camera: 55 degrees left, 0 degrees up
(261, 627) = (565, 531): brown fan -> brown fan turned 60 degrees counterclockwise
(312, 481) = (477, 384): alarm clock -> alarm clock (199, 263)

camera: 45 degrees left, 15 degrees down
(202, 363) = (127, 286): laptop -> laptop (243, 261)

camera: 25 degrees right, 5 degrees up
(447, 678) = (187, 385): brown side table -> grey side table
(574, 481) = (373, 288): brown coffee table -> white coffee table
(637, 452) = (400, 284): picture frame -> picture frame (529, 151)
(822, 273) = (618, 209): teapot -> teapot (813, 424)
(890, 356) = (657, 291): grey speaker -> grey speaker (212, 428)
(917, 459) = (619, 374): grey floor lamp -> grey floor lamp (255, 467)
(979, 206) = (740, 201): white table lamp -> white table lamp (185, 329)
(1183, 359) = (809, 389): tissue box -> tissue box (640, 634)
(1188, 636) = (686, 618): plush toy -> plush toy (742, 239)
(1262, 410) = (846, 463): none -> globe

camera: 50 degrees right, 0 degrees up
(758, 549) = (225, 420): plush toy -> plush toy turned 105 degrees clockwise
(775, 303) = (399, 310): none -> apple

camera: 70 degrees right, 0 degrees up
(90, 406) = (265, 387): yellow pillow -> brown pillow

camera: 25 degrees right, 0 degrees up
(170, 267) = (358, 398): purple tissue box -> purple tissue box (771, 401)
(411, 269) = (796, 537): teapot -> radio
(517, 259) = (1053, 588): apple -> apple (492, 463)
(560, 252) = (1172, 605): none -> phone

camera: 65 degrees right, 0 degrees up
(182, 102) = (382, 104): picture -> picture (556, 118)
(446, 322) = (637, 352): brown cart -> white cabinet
--------------------
● **Assigned task**
All of the data above is to be given again, word for word.

● **Task solution**
camera: 55 degrees left, 0 degrees up
(261, 627) = (565, 531): brown fan -> brown fan turned 60 degrees counterclockwise
(312, 481) = (477, 384): alarm clock -> alarm clock (199, 263)

camera: 45 degrees left, 15 degrees down
(202, 363) = (127, 286): laptop -> laptop (243, 261)

camera: 25 degrees right, 5 degrees up
(447, 678) = (187, 385): brown side table -> grey side table
(574, 481) = (373, 288): brown coffee table -> white coffee table
(637, 452) = (400, 284): picture frame -> picture frame (529, 151)
(822, 273) = (618, 209): teapot -> teapot (813, 424)
(890, 356) = (657, 291): grey speaker -> grey speaker (212, 428)
(917, 459) = (619, 374): grey floor lamp -> grey floor lamp (255, 467)
(979, 206) = (740, 201): white table lamp -> white table lamp (185, 329)
(1183, 359) = (809, 389): tissue box -> tissue box (640, 634)
(1188, 636) = (686, 618): plush toy -> plush toy (742, 239)
(1262, 410) = (846, 463): none -> globe

camera: 50 degrees right, 0 degrees up
(758, 549) = (225, 420): plush toy -> plush toy turned 105 degrees clockwise
(775, 303) = (399, 310): none -> apple

camera: 70 degrees right, 0 degrees up
(90, 406) = (265, 387): yellow pillow -> brown pillow

camera: 25 degrees right, 0 degrees up
(170, 267) = (358, 398): purple tissue box -> purple tissue box (771, 401)
(411, 269) = (796, 537): teapot -> radio
(517, 259) = (1053, 588): apple -> apple (492, 463)
(560, 252) = (1172, 605): none -> phone

camera: 65 degrees right, 0 degrees up
(182, 102) = (382, 104): picture -> picture (556, 118)
(446, 322) = (637, 352): brown cart -> white cabinet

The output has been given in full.